__Work item__
Set the data down again, exactly as it reads, but without the pictures.
◆ ◆ ◆ ◆ ◆
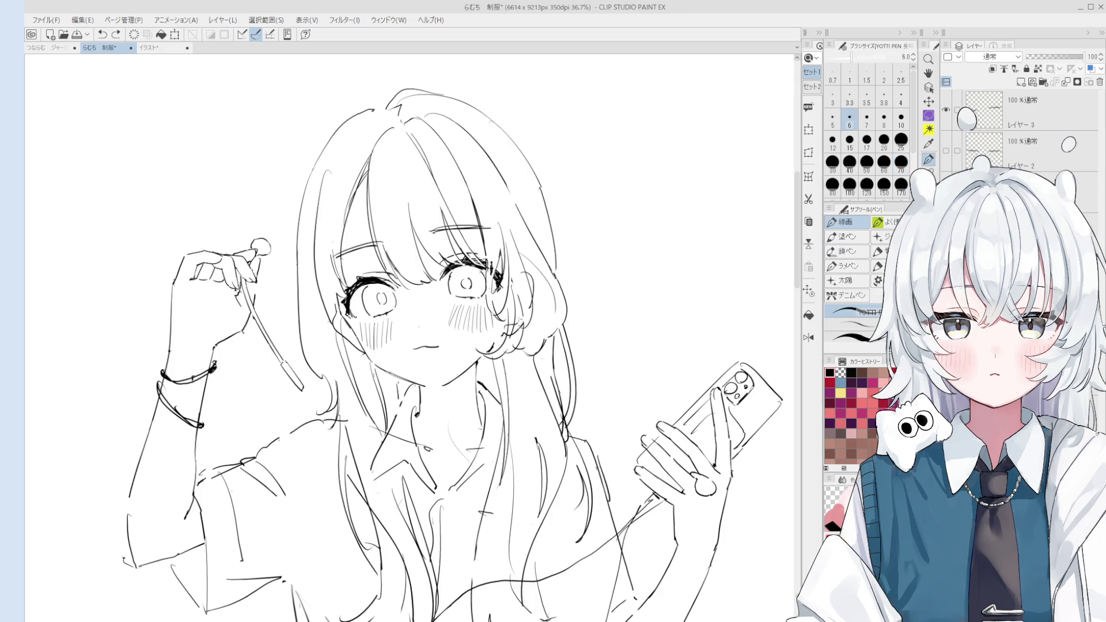
{"action": "left_click_drag", "start_coordinate": [527, 282], "coordinate": [541, 317]}
{"action": "key", "text": "e"}
{"action": "key", "text": "bracketright"}
{"action": "mouse_move", "coordinate": [524, 216]}
{"action": "left_mouse_down"}
{"action": "mouse_move", "coordinate": [567, 305]}
{"action": "mouse_move", "coordinate": [544, 343]}
{"action": "mouse_move", "coordinate": [550, 285]}
{"action": "mouse_move", "coordinate": [525, 259]}
{"action": "mouse_move", "coordinate": [536, 256]}
{"action": "left_mouse_up"}
{"action": "key", "text": "p"}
◆ ◆ ◆ ◆ ◆
__Solution below__
{"action": "left_click_drag", "start_coordinate": [527, 282], "coordinate": [541, 317]}
{"action": "key", "text": "e"}
{"action": "key", "text": "bracketright"}
{"action": "mouse_move", "coordinate": [524, 216]}
{"action": "left_mouse_down"}
{"action": "mouse_move", "coordinate": [567, 305]}
{"action": "mouse_move", "coordinate": [544, 343]}
{"action": "mouse_move", "coordinate": [550, 285]}
{"action": "mouse_move", "coordinate": [525, 259]}
{"action": "mouse_move", "coordinate": [536, 256]}
{"action": "left_mouse_up"}
{"action": "key", "text": "p"}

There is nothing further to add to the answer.